What to produce
Copy out the part of the records that opens with the line containing "re si trova" and closes with the line containing "à Medica e l’Omissione di Diagnosi", including both of those lines, and give nothing else.
--- START ---
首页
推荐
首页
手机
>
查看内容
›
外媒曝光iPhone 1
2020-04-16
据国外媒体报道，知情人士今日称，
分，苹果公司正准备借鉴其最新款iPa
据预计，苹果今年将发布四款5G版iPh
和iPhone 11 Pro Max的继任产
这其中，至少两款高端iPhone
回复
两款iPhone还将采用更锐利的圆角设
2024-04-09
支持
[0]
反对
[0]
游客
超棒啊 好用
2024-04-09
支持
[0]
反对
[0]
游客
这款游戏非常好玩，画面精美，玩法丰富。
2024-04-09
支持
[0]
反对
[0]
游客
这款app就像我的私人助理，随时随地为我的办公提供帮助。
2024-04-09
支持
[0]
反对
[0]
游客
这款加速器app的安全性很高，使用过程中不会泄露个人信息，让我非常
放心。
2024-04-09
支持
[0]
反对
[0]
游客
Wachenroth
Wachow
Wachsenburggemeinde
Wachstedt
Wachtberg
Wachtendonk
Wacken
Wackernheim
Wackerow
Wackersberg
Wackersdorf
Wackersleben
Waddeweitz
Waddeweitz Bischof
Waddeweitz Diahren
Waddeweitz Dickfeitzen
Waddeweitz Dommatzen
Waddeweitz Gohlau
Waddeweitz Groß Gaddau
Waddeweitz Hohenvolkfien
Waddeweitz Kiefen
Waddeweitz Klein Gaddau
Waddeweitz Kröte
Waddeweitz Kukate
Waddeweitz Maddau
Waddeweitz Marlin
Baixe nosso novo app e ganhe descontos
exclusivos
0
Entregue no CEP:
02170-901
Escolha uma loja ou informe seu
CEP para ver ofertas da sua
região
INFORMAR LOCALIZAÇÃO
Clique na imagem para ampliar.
--- END ---
--- START ---
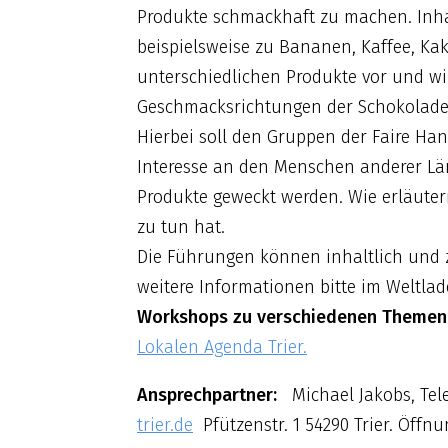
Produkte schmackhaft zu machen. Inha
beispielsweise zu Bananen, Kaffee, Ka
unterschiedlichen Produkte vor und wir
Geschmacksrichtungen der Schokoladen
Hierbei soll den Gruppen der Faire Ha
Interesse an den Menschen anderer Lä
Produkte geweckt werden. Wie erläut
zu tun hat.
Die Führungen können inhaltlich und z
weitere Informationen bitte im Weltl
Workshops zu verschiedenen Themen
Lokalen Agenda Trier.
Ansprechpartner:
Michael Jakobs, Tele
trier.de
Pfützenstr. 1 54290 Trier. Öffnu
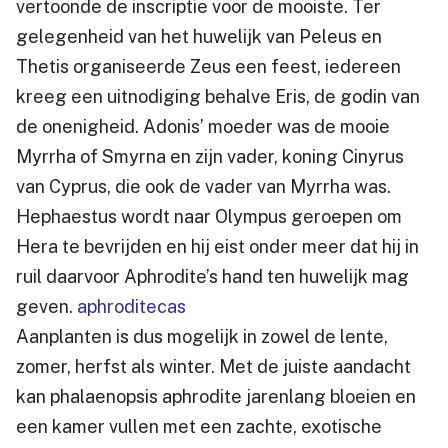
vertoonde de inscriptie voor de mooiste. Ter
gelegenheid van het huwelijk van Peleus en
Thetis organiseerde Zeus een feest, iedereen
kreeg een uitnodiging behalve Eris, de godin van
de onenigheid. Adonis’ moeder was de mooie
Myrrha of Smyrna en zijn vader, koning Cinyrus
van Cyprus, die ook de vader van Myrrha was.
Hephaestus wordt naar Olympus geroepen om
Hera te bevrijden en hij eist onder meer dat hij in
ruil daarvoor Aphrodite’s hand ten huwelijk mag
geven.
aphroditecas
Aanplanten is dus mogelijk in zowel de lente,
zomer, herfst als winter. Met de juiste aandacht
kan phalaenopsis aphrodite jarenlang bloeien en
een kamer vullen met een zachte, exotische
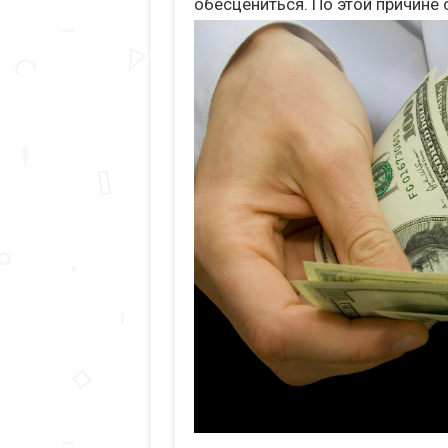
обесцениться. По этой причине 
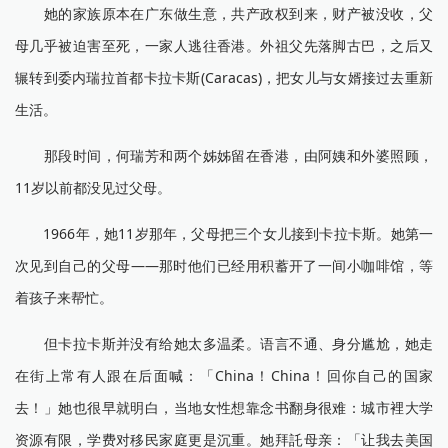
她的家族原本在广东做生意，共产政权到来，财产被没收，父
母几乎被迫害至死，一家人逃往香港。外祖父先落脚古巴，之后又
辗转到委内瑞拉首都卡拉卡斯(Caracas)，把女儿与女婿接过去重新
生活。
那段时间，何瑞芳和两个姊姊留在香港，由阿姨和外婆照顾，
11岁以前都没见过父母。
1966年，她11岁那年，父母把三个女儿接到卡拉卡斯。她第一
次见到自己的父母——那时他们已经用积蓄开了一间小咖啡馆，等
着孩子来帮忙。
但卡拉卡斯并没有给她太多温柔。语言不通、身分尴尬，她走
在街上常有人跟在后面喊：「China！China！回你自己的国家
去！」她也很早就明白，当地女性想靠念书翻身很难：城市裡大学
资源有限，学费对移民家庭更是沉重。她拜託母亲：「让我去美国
--- END ---
--- START ---
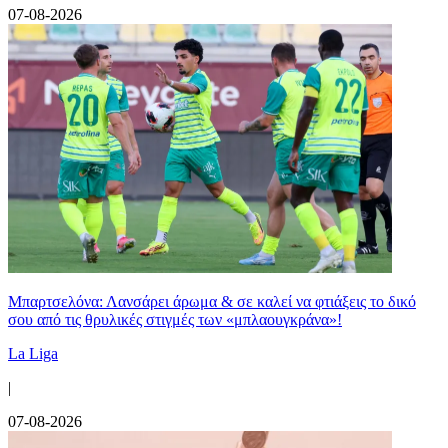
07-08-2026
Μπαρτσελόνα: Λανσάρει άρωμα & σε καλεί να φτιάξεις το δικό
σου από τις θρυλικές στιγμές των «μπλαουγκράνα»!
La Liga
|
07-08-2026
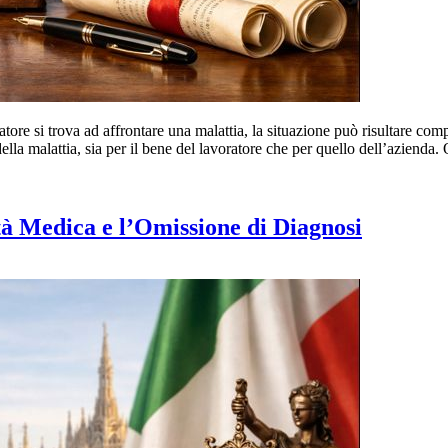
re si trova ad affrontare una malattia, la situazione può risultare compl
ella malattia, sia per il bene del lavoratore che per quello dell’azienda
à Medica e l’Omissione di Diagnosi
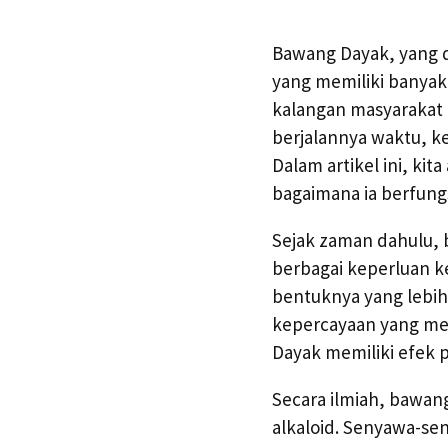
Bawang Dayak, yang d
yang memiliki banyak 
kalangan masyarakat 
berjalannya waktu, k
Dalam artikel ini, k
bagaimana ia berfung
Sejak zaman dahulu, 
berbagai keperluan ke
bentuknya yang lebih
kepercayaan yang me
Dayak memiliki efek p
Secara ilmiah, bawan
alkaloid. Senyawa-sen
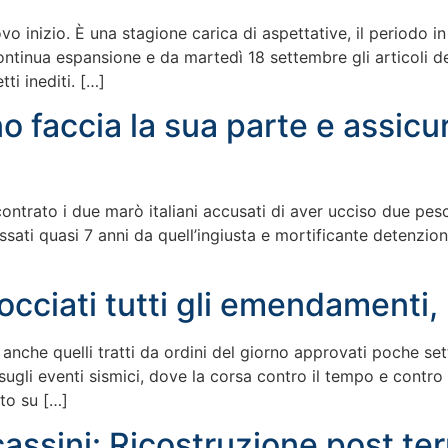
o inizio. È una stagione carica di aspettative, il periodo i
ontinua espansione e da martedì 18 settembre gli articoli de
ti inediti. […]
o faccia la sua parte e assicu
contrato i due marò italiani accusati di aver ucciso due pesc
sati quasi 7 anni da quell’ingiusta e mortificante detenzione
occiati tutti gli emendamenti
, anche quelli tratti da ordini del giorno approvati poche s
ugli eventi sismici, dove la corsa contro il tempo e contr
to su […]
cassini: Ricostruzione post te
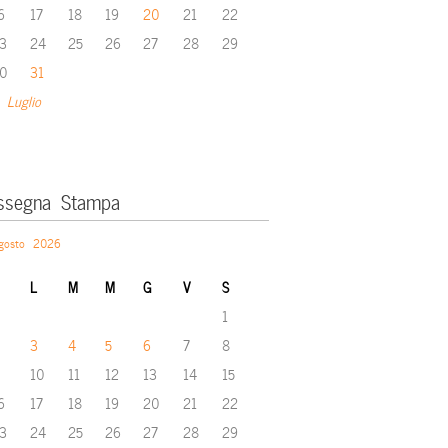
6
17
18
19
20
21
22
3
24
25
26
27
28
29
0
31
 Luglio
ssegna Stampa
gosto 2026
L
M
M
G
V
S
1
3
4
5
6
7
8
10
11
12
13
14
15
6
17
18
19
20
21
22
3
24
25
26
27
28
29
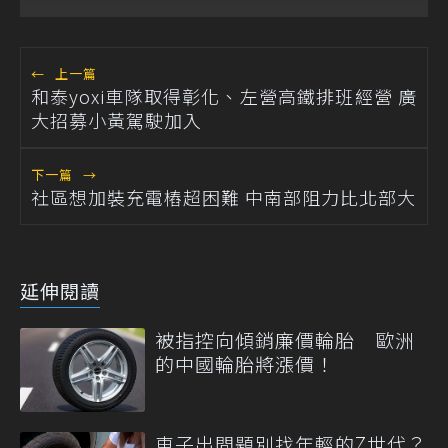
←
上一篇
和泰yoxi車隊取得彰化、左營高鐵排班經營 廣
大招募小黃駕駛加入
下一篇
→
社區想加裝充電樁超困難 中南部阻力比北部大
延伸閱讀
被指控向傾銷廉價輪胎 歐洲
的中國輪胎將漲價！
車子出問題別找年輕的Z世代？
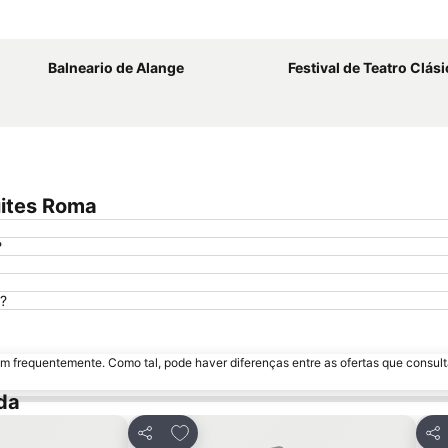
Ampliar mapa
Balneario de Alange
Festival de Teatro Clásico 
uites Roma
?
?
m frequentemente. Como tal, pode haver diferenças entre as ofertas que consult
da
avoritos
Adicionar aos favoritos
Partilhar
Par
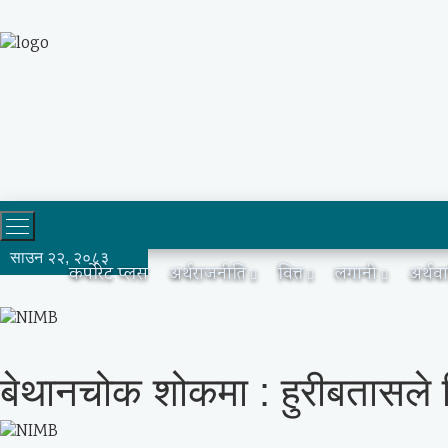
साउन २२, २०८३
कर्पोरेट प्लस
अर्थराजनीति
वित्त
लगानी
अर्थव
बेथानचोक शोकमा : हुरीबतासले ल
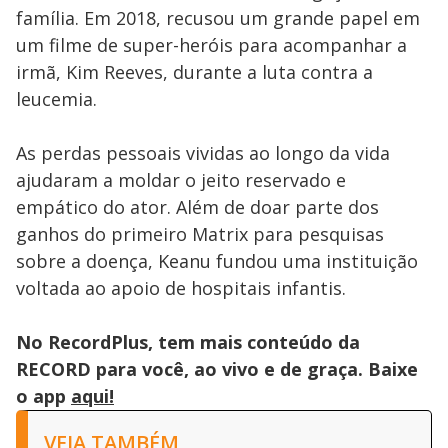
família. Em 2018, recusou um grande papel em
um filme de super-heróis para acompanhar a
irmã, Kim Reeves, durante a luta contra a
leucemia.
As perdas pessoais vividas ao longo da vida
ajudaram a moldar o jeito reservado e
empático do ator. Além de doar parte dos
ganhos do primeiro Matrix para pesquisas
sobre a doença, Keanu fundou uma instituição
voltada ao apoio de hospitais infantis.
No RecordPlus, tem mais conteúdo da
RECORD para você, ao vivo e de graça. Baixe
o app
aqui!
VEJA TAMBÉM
--- END ---
Finished task
re si trova ad affrontare una malattia, la situazione può risultare compl
ella malattia, sia per il bene del lavoratore che per quello dell’azienda
à Medica e l’Omissione di Diagnosi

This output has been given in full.